Where Are the Green Sovereign Funds?
Much of the global financial sector is mobilizing behind mid-century net-zero emissions targets, recognizing the opportunities that will come with the transition to a low-carbon economy. The longer that sovereign funds remain on the sidelines, the more they and their countries stand to lose.
PARIS/MUNICH – Institutional investors are increasingly embracing the effort to achieve net-zero greenhouse-gas (GHG) emissions by 2050. Some are already implementing portfolio measures and incorporating climate factors into their decision-making. The United Nations-convened Net-Zero Asset Owner Alliance (which one of us chairs) has already welcomed 46 members, comprising pension funds and insurance companies representing some $6.7 trillion in assets under management (AUM).

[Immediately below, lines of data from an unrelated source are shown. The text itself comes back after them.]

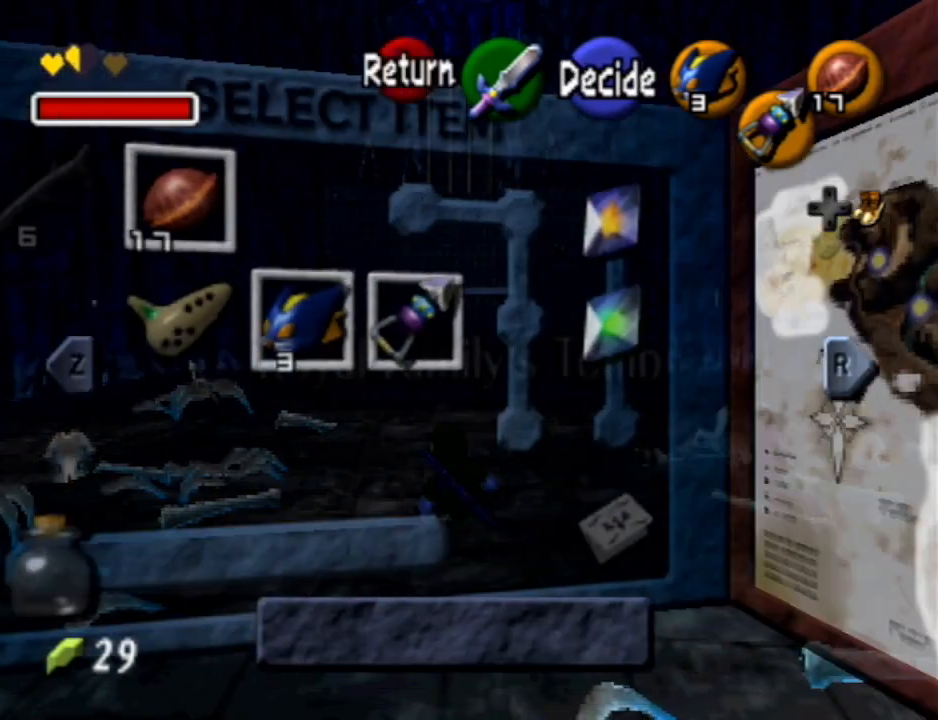
{"buttons": [], "left_stick": "center", "right_stick": "center", "events": [[300, "left_stick", "right"], [433, "left_stick", "center"]]}
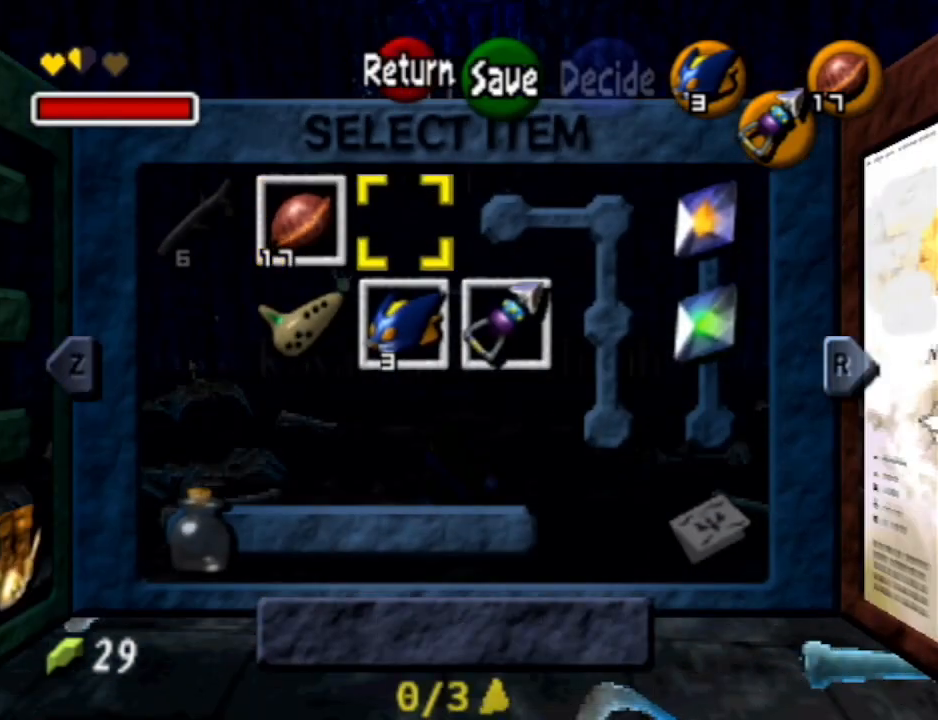
{"buttons": [], "left_stick": "right", "right_stick": "center", "events": [[33, "left_stick", "right"], [133, "left_stick", "center"], [200, "left_stick", "right"], [333, "left_stick", "center"], [400, "left_stick", "right"]]}
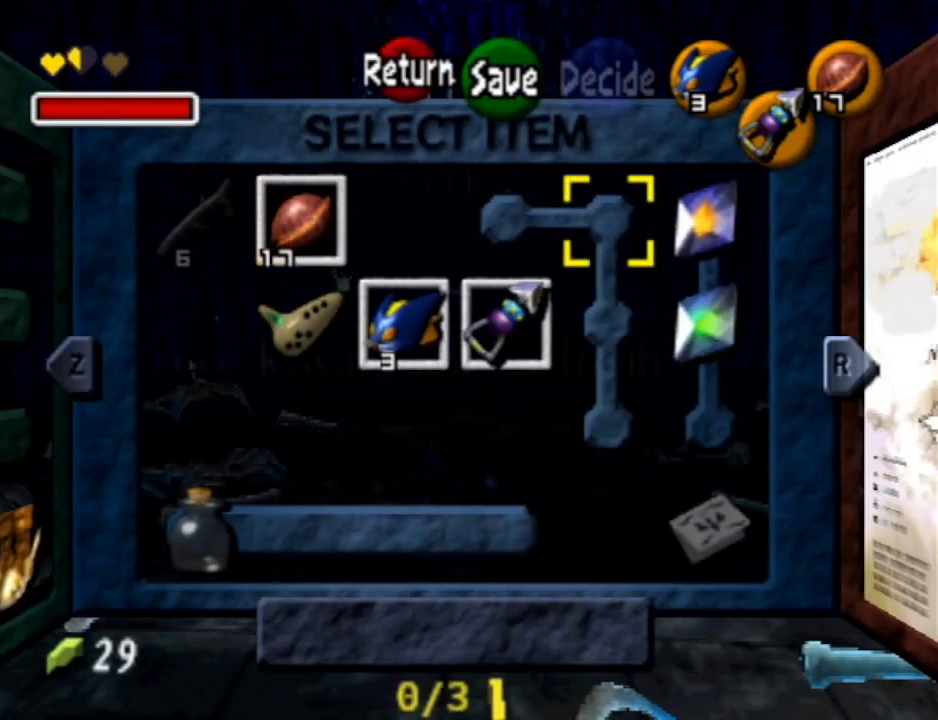
{"buttons": ["START"], "left_stick": "center", "right_stick": "center", "events": [[33, "left_stick", "center"], [67, "X", "down"], [167, "X", "up"], [500, "START", "down"]]}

The steps taken this decade will be decisive as regards hitting the mid-century target. Of the Alliance’s members, 23 have publicly issued GHG-reduction targets for 2025, which means they are committed to acting immediately. The remaining five members that are required to set targets this year will declare similar interim goals soon. Net-zero initiatives are also being established in the investment-management and banking industries, representing $43 trillion and $37 trillion in AUM, respectively. And yet, sovereign wealth funds (SWFs) – representing AUM totaling around $10 trillion – are conspicuously absent, even though some are owned by governments that have adopted ambitious climate objectives.
Under existing international agreements, GHG emissions are measured at the country level, which understates the potential climate impact of countries with large foreign-asset holdings. For example, the Norwegian SWF’s total asset holdings are three times the size of Norway’s economy, and its equity-portfolio carbon emissions are around twice the country’s own total emissions.